▶ SOURCE DOCUMENT:
──────────────────────────────

Hearty Ground Beef Stew Plate with Rice, Salad & Egg


A complete and satisfying meal: savory ground beef stewed with carrots and potatoes, paired with steamed rice, a crisp side salad, and a simple boiled egg perfect for any day of the week.
:𝐈𝐧𝐠𝐫𝐞𝐝𝐢𝐞𝐧𝐭𝐬
For the Beef & Veggie Stew:
250g (½ lb) ground beef
2 small potatoes, peeled and cubed
1 carrot, thickly sliced
1 small onion, diced
1 garlic clove, minced
1 tsp tomato paste (optional)
Salt & pepper to taste
1 tbsp oil
1 cup water or broth
Optional: parsley or cilantro for garnish
For the Plate:
1 cup cooked white rice
1 hard-boiled egg, halved
1 cup lettuce, shredded
1 small tomato, diced
2–3 red onion rings
1 tbsp chopped red cabbage (optional)

──────────────────────────────

▶ RECORDS SUPPLIED:
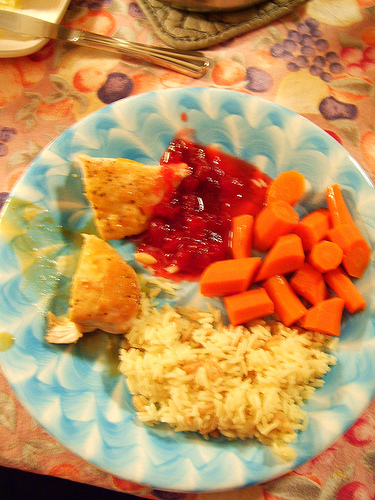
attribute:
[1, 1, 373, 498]
tablecloth — printed, colorful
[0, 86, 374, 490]
plate — blue, white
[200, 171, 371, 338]
carrots — sliced, orange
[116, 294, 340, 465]
rice — white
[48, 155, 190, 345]
chicken — glazed, cut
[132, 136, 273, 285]
cherries — red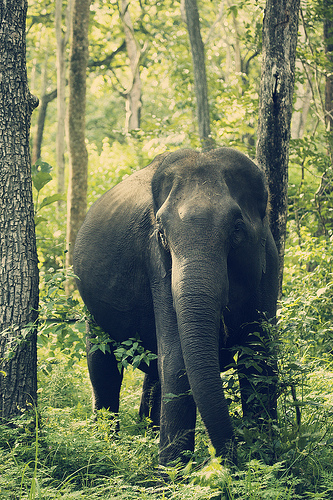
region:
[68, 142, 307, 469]
A large grey elephant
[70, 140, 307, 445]
A big elephant standing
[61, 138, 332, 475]
An elephant in the woods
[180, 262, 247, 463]
The trunk of the elephant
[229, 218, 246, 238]
The eye of the elephant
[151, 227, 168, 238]
The eye of the elephant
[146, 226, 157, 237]
The eyelashes of the elephant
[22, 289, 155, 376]
A bunch of green leaves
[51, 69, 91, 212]
Two tall trees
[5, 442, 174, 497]
A large green bush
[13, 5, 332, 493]
an elephant is standing in a jungle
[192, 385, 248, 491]
the elephant's trunk is in the bushes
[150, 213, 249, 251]
the eyes are open on the elephant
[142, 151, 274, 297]
the elephant has small ears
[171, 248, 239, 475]
the truck of the elephant has grooves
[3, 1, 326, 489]
the gray elephant is wondering in the woods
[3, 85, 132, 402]
a rough tree trunk is next to the animal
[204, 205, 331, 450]
bushes are near the elephant's head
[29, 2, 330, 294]
different trees are behind the elephant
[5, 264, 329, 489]
grasses, ferns, and shrubs are in the woods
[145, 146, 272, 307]
face of grey elephant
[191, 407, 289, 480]
elephant trunk in greenery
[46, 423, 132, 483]
scene of green leaves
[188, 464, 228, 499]
ferns in direct sunlight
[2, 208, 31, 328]
brown tree bark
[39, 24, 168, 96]
daylight forest scene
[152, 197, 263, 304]
elephant looking off into the distance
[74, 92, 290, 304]
elephant standing in forest during daytime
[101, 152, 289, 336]
front view of large grey elephant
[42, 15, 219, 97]
image of numerous trees in sunlight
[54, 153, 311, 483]
Elephant in the jungle.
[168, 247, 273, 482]
Trunk of the elephant.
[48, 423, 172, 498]
Grass on the ground.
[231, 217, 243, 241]
Eye of the elephant.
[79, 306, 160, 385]
Leaves rubbing the elephant.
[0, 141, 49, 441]
Tree beside the elephant.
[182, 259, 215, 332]
Wrinkles on elephant trunk.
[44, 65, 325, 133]
Forest in the background.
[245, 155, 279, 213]
Hair on the elephant.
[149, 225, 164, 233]
Eyelashes of the elephant.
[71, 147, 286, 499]
large elephant standing in the jungle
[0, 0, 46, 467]
large tree standing next to elephant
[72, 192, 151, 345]
big round belly of elephant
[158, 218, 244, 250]
eyesof elephant look straight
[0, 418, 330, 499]
green grass and weeds on ground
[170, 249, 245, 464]
elephant long large trunk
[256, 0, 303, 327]
large tree behind elephant in jungle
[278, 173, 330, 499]
bushes and trees behind elephant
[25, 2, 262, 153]
lot of trees and woods back behind elephant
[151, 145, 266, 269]
large head of elephant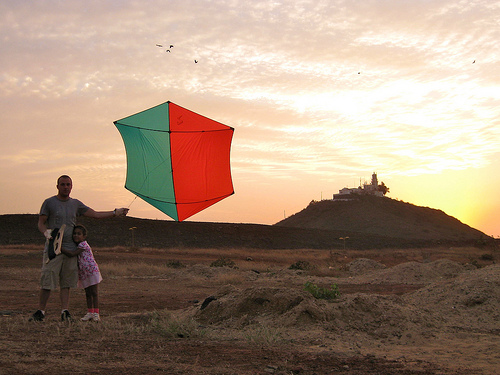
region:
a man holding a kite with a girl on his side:
[28, 100, 235, 322]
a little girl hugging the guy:
[28, 174, 102, 324]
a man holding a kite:
[31, 99, 234, 239]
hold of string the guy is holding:
[44, 223, 63, 263]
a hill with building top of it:
[275, 169, 495, 244]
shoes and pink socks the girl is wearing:
[81, 305, 101, 321]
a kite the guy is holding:
[113, 100, 235, 222]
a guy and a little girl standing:
[26, 173, 103, 324]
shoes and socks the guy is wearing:
[28, 308, 72, 323]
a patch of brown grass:
[154, 313, 186, 334]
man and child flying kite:
[35, 97, 238, 325]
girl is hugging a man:
[30, 174, 129, 323]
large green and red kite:
[111, 98, 236, 225]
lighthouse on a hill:
[366, 168, 383, 195]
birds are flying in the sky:
[154, 42, 199, 66]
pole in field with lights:
[126, 222, 138, 251]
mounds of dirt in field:
[200, 255, 493, 352]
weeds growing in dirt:
[302, 278, 344, 303]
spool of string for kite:
[43, 223, 68, 265]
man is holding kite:
[37, 100, 237, 320]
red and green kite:
[103, 99, 230, 223]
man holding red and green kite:
[35, 171, 143, 322]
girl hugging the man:
[62, 230, 107, 327]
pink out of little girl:
[70, 247, 103, 287]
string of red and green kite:
[128, 169, 158, 222]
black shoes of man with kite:
[23, 310, 74, 324]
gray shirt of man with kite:
[45, 193, 85, 253]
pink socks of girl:
[81, 306, 101, 313]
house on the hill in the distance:
[330, 175, 391, 198]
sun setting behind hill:
[268, 182, 498, 247]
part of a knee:
[84, 268, 118, 310]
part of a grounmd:
[221, 349, 246, 374]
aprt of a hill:
[259, 275, 278, 308]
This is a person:
[33, 172, 133, 328]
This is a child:
[69, 219, 112, 329]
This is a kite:
[109, 94, 263, 239]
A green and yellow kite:
[98, 82, 264, 229]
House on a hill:
[316, 149, 412, 203]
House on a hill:
[312, 168, 435, 248]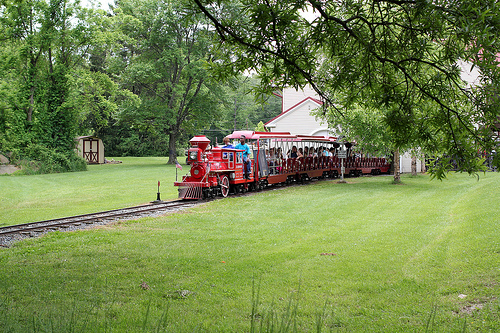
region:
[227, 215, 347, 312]
The grass is green.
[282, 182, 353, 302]
The grass is green.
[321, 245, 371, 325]
The grass is green.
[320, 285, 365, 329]
The grass is green.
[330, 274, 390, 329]
The grass is green.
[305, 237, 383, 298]
The grass is green.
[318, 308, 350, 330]
The grass is green.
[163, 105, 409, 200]
A little red train.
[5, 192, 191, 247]
The tracks in front of a train.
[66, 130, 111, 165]
A shed in the distance.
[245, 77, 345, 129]
A white building in the background.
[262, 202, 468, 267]
The grass is green.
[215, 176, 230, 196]
The wheel on a train.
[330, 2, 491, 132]
Green leaves on a tree.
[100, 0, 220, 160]
A tree in the distance.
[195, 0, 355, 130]
The branch on a tree.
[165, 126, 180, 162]
The trunk of a tree.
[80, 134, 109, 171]
Barn house in the bushes.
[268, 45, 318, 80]
Branches sprouting out from trees.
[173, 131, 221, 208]
The front of the choo choo train.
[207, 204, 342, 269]
Freshly cut lawn.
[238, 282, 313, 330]
Green weeds growing in front.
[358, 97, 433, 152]
The leaves on the branches.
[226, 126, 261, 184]
The conductor of the Choo Choo train.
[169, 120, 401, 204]
The Choo Choo train.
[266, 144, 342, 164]
People riding the Choo Choo train.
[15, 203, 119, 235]
The train tracks.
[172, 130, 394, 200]
a red train filled with people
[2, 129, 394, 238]
train on train tracks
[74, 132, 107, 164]
a brown and white shed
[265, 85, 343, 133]
red and white building behind train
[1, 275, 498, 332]
tall green grass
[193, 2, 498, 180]
tree branches over lawn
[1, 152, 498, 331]
a nice green lawn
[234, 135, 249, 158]
man in blue shirt driving train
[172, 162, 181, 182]
a small flag pole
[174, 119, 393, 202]
a red engine pulling open passenger cars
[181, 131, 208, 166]
the smoke stack on the engine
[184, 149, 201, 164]
the train has a head light on the engine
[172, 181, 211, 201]
the engine has a cowcatcher on the front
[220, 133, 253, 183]
the engineers riding in the engine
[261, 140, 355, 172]
passengers riding in the train cars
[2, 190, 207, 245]
the train runs on a narrow guage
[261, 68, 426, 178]
the train is moving out of a building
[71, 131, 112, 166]
a shed is in the yard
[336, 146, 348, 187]
a sign is on a pole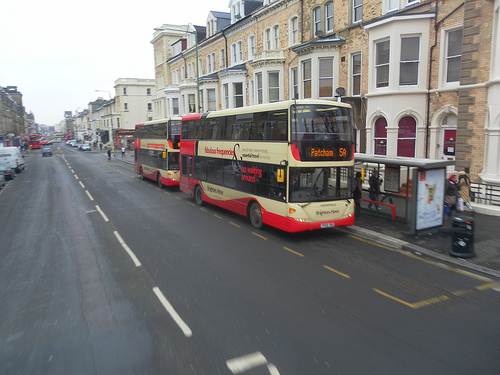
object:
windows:
[273, 108, 288, 141]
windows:
[231, 114, 253, 142]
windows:
[202, 115, 224, 141]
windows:
[181, 120, 190, 140]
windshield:
[288, 165, 355, 203]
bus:
[180, 99, 356, 233]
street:
[240, 238, 499, 375]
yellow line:
[371, 287, 412, 309]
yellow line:
[322, 264, 351, 279]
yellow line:
[283, 246, 304, 257]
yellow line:
[252, 231, 268, 240]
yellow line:
[228, 221, 240, 228]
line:
[152, 285, 194, 337]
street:
[0, 144, 200, 373]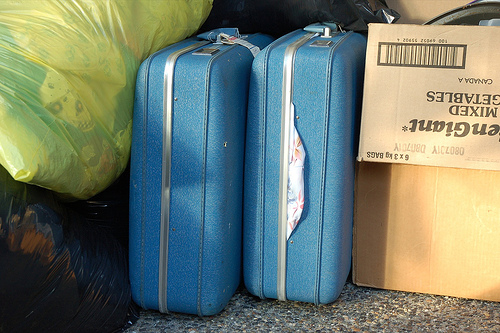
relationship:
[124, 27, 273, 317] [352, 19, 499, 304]
blue suitcase next to box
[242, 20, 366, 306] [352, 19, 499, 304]
blue suitcase next to box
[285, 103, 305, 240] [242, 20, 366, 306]
fabric sticking out of blue suitcase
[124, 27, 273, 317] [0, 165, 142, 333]
blue suitcase next to black bag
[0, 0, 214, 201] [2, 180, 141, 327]
bag on top of black bag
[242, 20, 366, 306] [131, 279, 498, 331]
blue suitcase on ground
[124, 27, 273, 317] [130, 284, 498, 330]
blue suitcase on ground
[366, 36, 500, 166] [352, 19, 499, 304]
writing on box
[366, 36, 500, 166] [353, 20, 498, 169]
writing on box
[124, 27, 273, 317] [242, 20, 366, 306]
blue suitcase next to blue suitcase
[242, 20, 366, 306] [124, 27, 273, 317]
blue suitcase next to blue suitcase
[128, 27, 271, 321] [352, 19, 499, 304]
blue suitcase next to box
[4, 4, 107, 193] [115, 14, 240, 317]
bag next to suitcase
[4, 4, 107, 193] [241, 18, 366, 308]
bag next to suitcase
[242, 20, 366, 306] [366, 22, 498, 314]
blue suitcase beside boxes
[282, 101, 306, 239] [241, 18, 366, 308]
fabric hanging out of suitcase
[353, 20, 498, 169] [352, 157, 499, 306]
box piled on box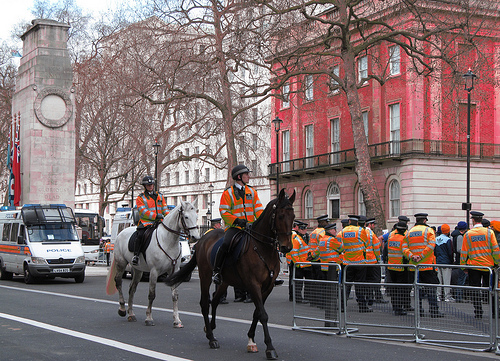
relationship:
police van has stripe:
[1, 203, 87, 283] [0, 244, 33, 256]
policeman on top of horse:
[212, 165, 265, 286] [166, 187, 295, 360]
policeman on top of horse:
[131, 176, 171, 266] [106, 196, 202, 329]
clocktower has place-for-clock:
[11, 19, 75, 215] [32, 84, 77, 128]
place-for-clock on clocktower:
[32, 84, 77, 128] [11, 19, 75, 215]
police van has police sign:
[1, 203, 87, 283] [45, 247, 71, 254]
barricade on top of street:
[291, 261, 500, 351] [1, 275, 500, 361]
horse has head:
[166, 187, 295, 360] [261, 187, 296, 254]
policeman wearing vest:
[212, 165, 265, 286] [218, 185, 263, 230]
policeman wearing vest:
[131, 176, 171, 266] [136, 191, 169, 227]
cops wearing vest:
[459, 211, 500, 319] [460, 228, 500, 273]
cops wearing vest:
[408, 213, 443, 318] [401, 225, 439, 271]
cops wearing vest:
[386, 222, 408, 316] [387, 234, 406, 272]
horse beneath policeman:
[166, 187, 295, 360] [212, 165, 265, 286]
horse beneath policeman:
[106, 196, 202, 329] [131, 176, 171, 266]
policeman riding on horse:
[212, 165, 265, 286] [166, 187, 295, 360]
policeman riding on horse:
[131, 176, 171, 266] [106, 196, 202, 329]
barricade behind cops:
[291, 261, 500, 351] [459, 211, 500, 319]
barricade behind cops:
[291, 261, 500, 351] [408, 213, 443, 318]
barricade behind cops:
[291, 261, 500, 351] [386, 222, 408, 316]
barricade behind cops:
[291, 261, 500, 351] [318, 223, 344, 328]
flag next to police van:
[14, 112, 21, 206] [1, 203, 87, 283]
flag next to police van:
[8, 115, 14, 207] [1, 203, 87, 283]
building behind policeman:
[270, 1, 500, 233] [212, 165, 265, 286]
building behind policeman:
[270, 1, 500, 233] [131, 176, 171, 266]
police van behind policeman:
[1, 203, 87, 283] [212, 165, 265, 286]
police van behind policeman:
[1, 203, 87, 283] [131, 176, 171, 266]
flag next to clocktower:
[14, 112, 21, 206] [11, 19, 75, 215]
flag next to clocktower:
[8, 115, 14, 207] [11, 19, 75, 215]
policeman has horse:
[212, 165, 265, 286] [166, 187, 295, 360]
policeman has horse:
[131, 176, 171, 266] [106, 196, 202, 329]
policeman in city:
[212, 165, 265, 286] [1, 0, 498, 361]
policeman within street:
[212, 165, 265, 286] [1, 275, 500, 361]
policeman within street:
[131, 176, 171, 266] [1, 275, 500, 361]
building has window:
[270, 1, 500, 233] [389, 45, 401, 77]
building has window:
[270, 1, 500, 233] [388, 101, 401, 158]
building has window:
[270, 1, 500, 233] [329, 118, 341, 165]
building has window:
[270, 1, 500, 233] [306, 124, 314, 169]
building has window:
[270, 1, 500, 233] [283, 128, 289, 170]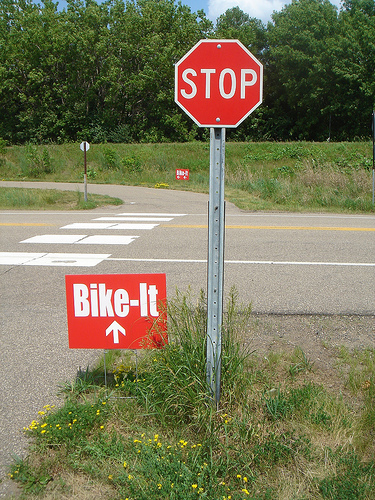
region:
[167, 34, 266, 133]
red and white street sign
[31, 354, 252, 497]
yellow flowers around street sign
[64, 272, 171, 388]
red and white Bike-It sign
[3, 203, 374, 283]
white lines painted on road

──────────────────────────────

▶ WORK TO COMPLETE:
[A] List every ingredient that the stew recipe gives under "For the Plate:".
[B] Return the stretch of the stew recipe from "Hearty Ground Beef" through "tomato paste (optional)".

▶ TASK RESULTS:
[A]
1 cup cooked white rice
1 hard-boiled egg, halved
1 cup lettuce, shredded
1 small tomato, diced
2–3 red onion rings
1 tbsp chopped red cabbage (optional)

[B]
Hearty Ground Beef Stew Plate with Rice, Salad & Egg


A complete and satisfying meal: savory ground beef stewed with carrots and potatoes, paired with steamed rice, a crisp side salad, and a simple boiled egg perfect for any day of the week.
:𝐈𝐧𝐠𝐫𝐞𝐝𝐢𝐞𝐧𝐭𝐬
For the Beef & Veggie Stew:
250g (½ lb) ground beef
2 small potatoes, peeled and cubed
1 carrot, thickly sliced
1 small onion, diced
1 garlic clove, minced
1 tsp tomato paste (optional)